1. One might think that maximizing use could be accomplished by providing the client with a properly anonymized microdata file which she could analyze as she saw fit. But many clients do not have the desire, the skills nor the technical capability to carry out such analyses. The NSO provides a written report, whose content is agreed upon beforehand. In many cases, additional questions arise. This is both natural and desirable, and provides evidence that the client is interested and the data are seen to be useful. But NSO staff may find themselves acting as the client's service bureau for tabulations. To avoid such an outcome, mechanisms should be developed to enable the client to carry out analyses independently. At the ICBS, for example, we are creating an internet-based table generator for the core module of the social survey, which will be sufficiently user-friendly to allow anyone with an internet connection to create multidimensional frequency and percentage tables. It might also be possible to provide the client with a data-file compatible with applications he already uses.

2. When an NSO is asked to carry out a survey to provide data relevant to specific policy needs, it is being asked to operate as a survey research organization serving a client. This may require organizational capabilities additional to those used to generate basic annual statistical series – both regarding resources and work procedures. Development of these capabilities may lead to the NSO being seen as competing unfairly with private or academic research organizations.

3. Close cooperation is desirable between the NSO and the agency requesting policy-relevant data, in order to insure success of the project. As noted above, however, too close cooperation may compromise the independence of the NSO. One way of minimizing this danger is by using standard definitions, international classifications and accepted methodologies where these exist.

4. Policy-makers as well as planners may ask the NSO for policy-relevant data as soon as they need it, even if no provision has been made ahead of time to collect the information so that it will be available when required. Inability to provide the data is frustrating to both sides. One way of avoiding such problems is to establish what might be called "mid-range planning" mechanisms, in which the agency defines the issues it will be addressing over a period of, say, five years, and supports data-collection activities so that information will be available. Such mechanisms are, of course, not always easy to establish.

5. A government agency may ask the NSO to compute an index or some other measure that it can use for program purposes, according to the agency’s definition of the measure. The request is made of the NSO for various reasons: the agency may not have access to the data; it may not have the analytical capability to carry out the project; citing the NSO as the source of the measure might enhance its credibility; etc.

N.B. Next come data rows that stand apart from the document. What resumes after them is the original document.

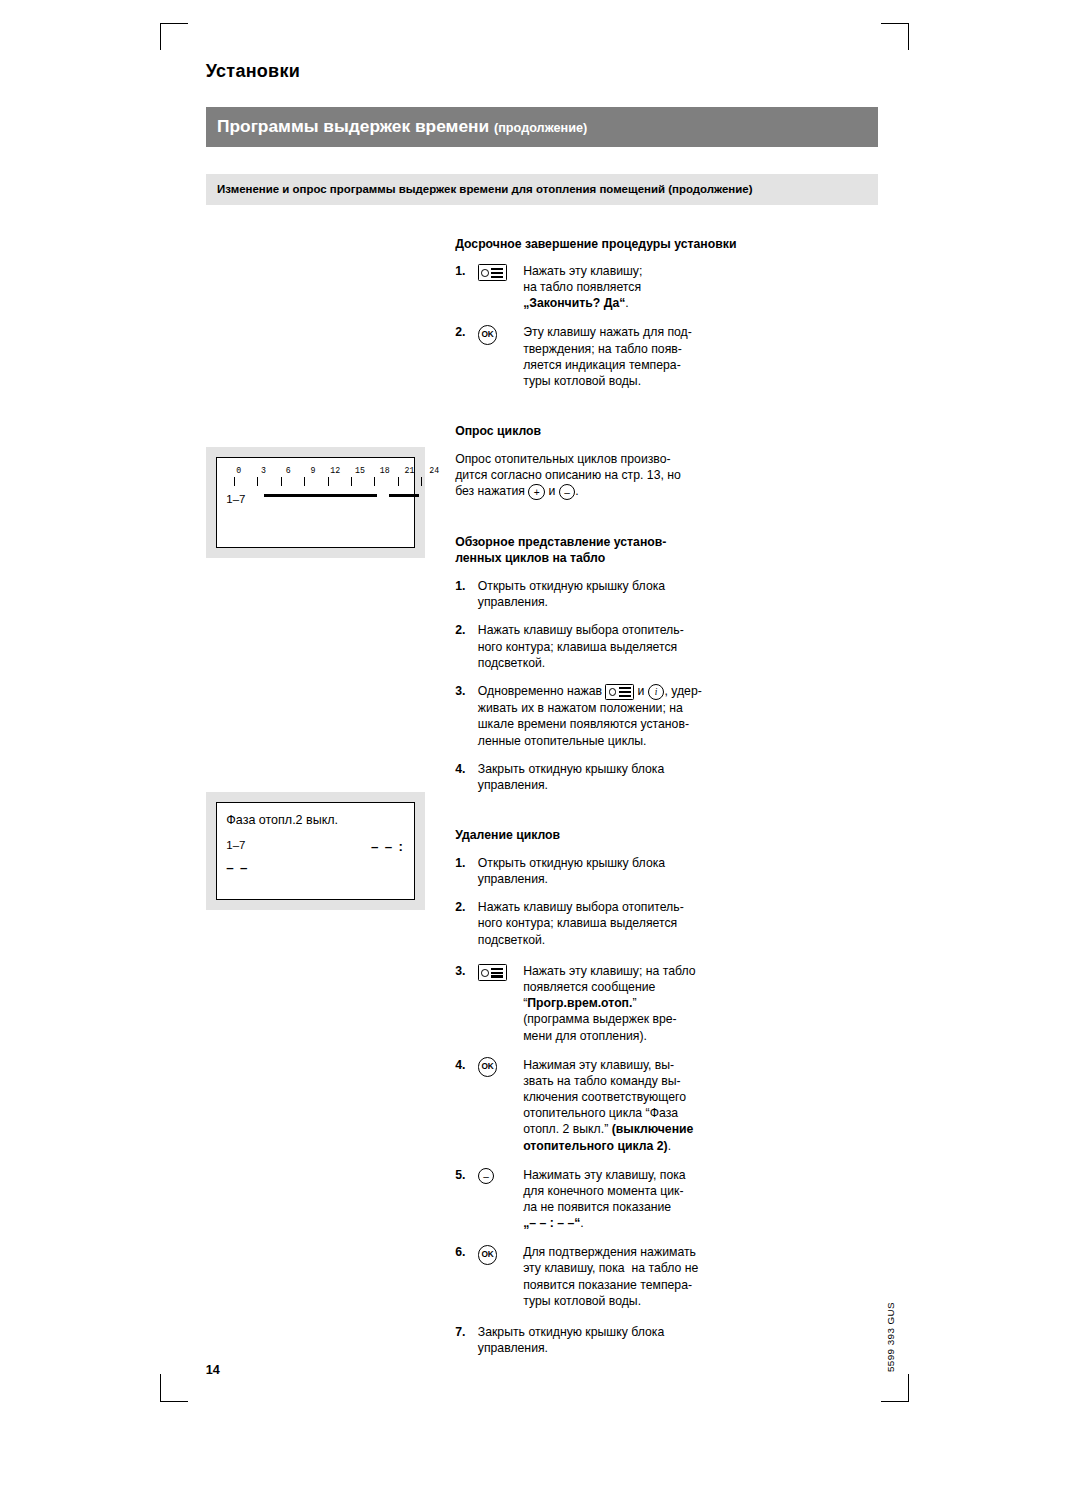Установки
Программы выдержек времени (продолжение)
Изменение и опрос программы выдержек времени для отопления помещений (продолжение)
0 3 6 9 12 15 18 21 24
1–7
Фаза отопл.2 выкл.
1–7
– – :
– –
Досрочное завершение процедуры установки
1. Нажать эту клавишу;
на табло появляется
„Закончить? Да“.
2. OK Эту клавишу нажать для под‑
тверждения; на табло появ‑
ляется индикация темпера‑
туры котловой воды.
Опрос циклов
Опрос отопительных циклов произво‑
дится согласно описанию на стр. 13, но
без нажатия + и –.
Обзорное представление установ‑
ленных циклов на табло
1. Открыть откидную крышку блока
управления.
2. Нажать клавишу выбора отопитель‑
ного контура; клавиша выделяется
подсветкой.
3. Одновременно нажав и i, удер‑
живать их в нажатом положении; на
шкале времени появляются установ‑
ленные отопительные циклы.
4. Закрыть откидную крышку блока
управления.
Удаление циклов
1. Открыть откидную крышку блока
управления.
2. Нажать клавишу выбора отопитель‑
ного контура; клавиша выделяется
подсветкой.
3. Нажать эту клавишу; на табло
появляется сообщение
“Прогр.врем.отоп.”
(программа выдержек вре‑
мени для отопления).
4. OK Нажимая эту клавишу, вы‑
звать на табло команду вы‑
ключения соответствующего
отопительного цикла “Фаза
отопл. 2 выкл.” (выключение
отопительного цикла 2).
5. – Нажимать эту клавишу, пока
для конечного момента цик‑
ла не появится показание
„– – : – –“.
6. OK Для подтверждения нажимать
эту клавишу, пока на табло не
появится показание темпера‑
туры котловой воды.
7. Закрыть откидную крышку блока
управления.
14
5599 393 GUS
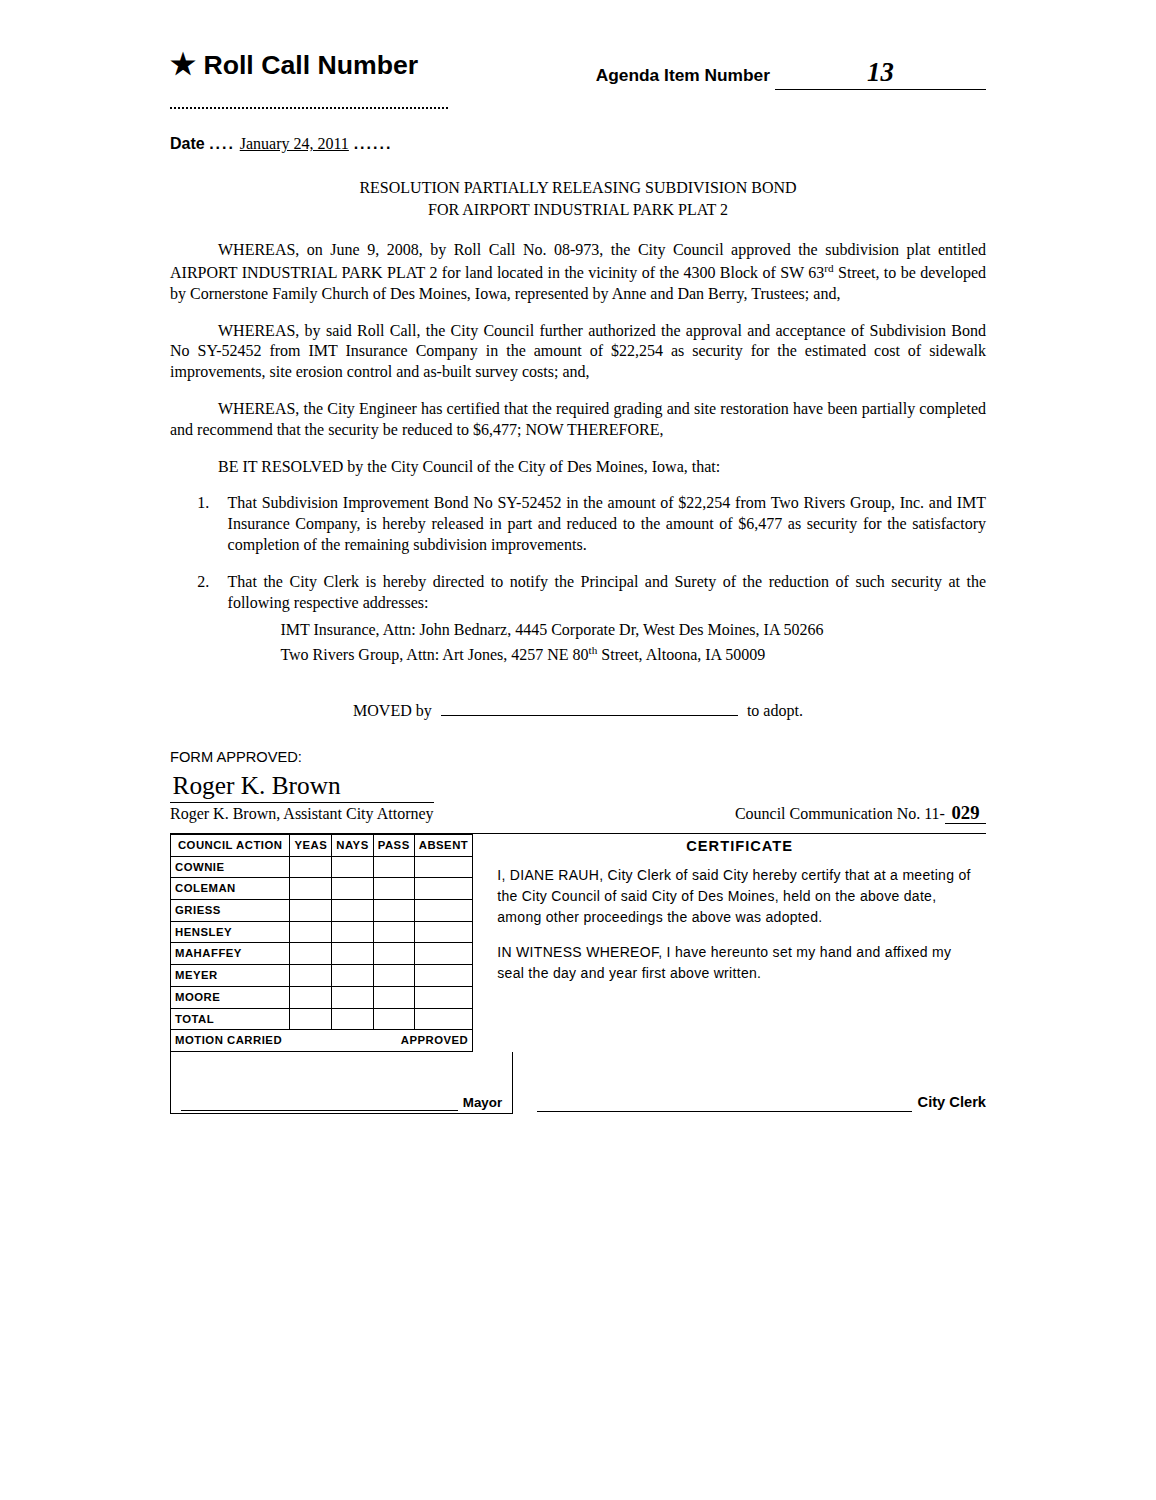★ Roll Call Number
Agenda Item Number
13
Date .... January 24, 2011......
RESOLUTION PARTIALLY RELEASING SUBDIVISION BOND
FOR AIRPORT INDUSTRIAL PARK PLAT 2
WHEREAS, on June 9, 2008, by Roll Call No. 08-973, the City Council approved the subdivision plat entitled AIRPORT INDUSTRIAL PARK PLAT 2 for land located in the vicinity of the 4300 Block of SW 63rd Street, to be developed by Cornerstone Family Church of Des Moines, Iowa, represented by Anne and Dan Berry, Trustees; and,
WHEREAS, by said Roll Call, the City Council further authorized the approval and acceptance of Subdivision Bond No SY-52452 from IMT Insurance Company in the amount of $22,254 as security for the estimated cost of sidewalk improvements, site erosion control and as-built survey costs; and,
WHEREAS, the City Engineer has certified that the required grading and site restoration have been partially completed and recommend that the security be reduced to $6,477; NOW THEREFORE,
BE IT RESOLVED by the City Council of the City of Des Moines, Iowa, that:
That Subdivision Improvement Bond No SY-52452 in the amount of $22,254 from Two Rivers Group, Inc. and IMT Insurance Company, is hereby released in part and reduced to the amount of $6,477 as security for the satisfactory completion of the remaining subdivision improvements.
That the City Clerk is hereby directed to notify the Principal and Surety of the reduction of such security at the following respective addresses:
IMT Insurance, Attn: John Bednarz, 4445 Corporate Dr, West Des Moines, IA 50266
Two Rivers Group, Attn: Art Jones, 4257 NE 80th Street, Altoona, IA 50009
MOVED by to adopt.
FORM APPROVED:
Roger K. Brown
Roger K. Brown, Assistant City Attorney
Council Communication No. 11-029
| COUNCIL ACTION | YEAS | NAYS | PASS | ABSENT | CERTIFICATE I, DIANE RAUH, City Clerk of said City hereby certify that at a meeting of the City Council of said City of Des Moines, held on the above date, among other proceedings the above was adopted. IN WITNESS WHEREOF, I have hereunto set my hand and affixed my seal the day and year first above written. |
| COWNIE | | | | |
| COLEMAN | | | | |
| GRIESS | | | | |
| HENSLEY | | | | |
| MAHAFFEY | | | | |
| MEYER | | | | |
| MOORE | | | | |
| TOTAL | | | | |
| MOTION CARRIED | APPROVED | |
Mayor
City Clerk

The NSO might not necessarily undertake the project on its own, nor carry it out in the same way; it might even believe that the approach is misguided. But an NSO that wants to be policy relevant must be careful about refusing requests (unless, of course, these involve misrepresentation of data). It must find ways to provide the service while making clear that the product was just that – a service, and not one that was obtained by the normal procedures the NSO follows in projects over which it has full control.